## Extracted information
★ ★ ★ ★

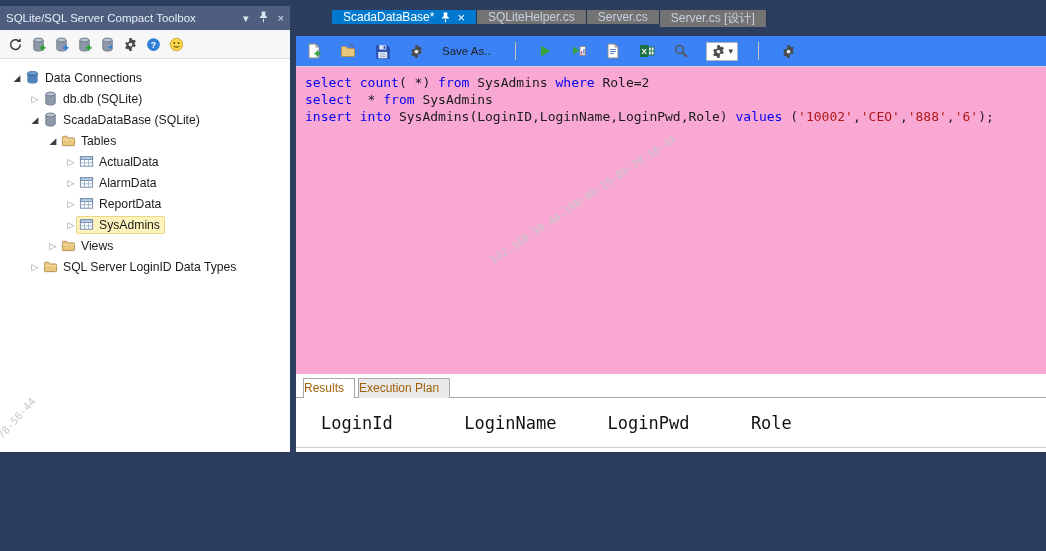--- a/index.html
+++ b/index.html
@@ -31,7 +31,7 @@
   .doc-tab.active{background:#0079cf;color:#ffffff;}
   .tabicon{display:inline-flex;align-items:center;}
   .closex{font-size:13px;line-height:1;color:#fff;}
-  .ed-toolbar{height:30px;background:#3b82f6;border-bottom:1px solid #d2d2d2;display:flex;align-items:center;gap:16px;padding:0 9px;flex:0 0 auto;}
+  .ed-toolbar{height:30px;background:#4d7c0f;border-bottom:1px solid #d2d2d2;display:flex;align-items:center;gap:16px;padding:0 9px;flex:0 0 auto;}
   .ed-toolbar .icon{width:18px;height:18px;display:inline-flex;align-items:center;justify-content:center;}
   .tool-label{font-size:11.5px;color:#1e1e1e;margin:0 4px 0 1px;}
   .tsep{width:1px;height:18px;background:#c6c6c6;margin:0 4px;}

★ ★ ★ ★

## Work order
Set down every record above exactly as it stands, but skip the pictures.

## Written answer
--- a/index.html
+++ b/index.html
@@ -31,7 +31,7 @@
   .doc-tab.active{background:#0079cf;color:#ffffff;}
   .tabicon{display:inline-flex;align-items:center;}
   .closex{font-size:13px;line-height:1;color:#fff;}
-  .ed-toolbar{height:30px;background:#3b82f6;border-bottom:1px solid #d2d2d2;display:flex;align-items:center;gap:16px;padding:0 9px;flex:0 0 auto;}
+  .ed-toolbar{height:30px;background:#4d7c0f;border-bottom:1px solid #d2d2d2;display:flex;align-items:center;gap:16px;padding:0 9px;flex:0 0 auto;}
   .ed-toolbar .icon{width:18px;height:18px;display:inline-flex;align-items:center;justify-content:center;}
   .tool-label{font-size:11.5px;color:#1e1e1e;margin:0 4px 0 1px;}
   .tsep{width:1px;height:18px;background:#c6c6c6;margin:0 4px;}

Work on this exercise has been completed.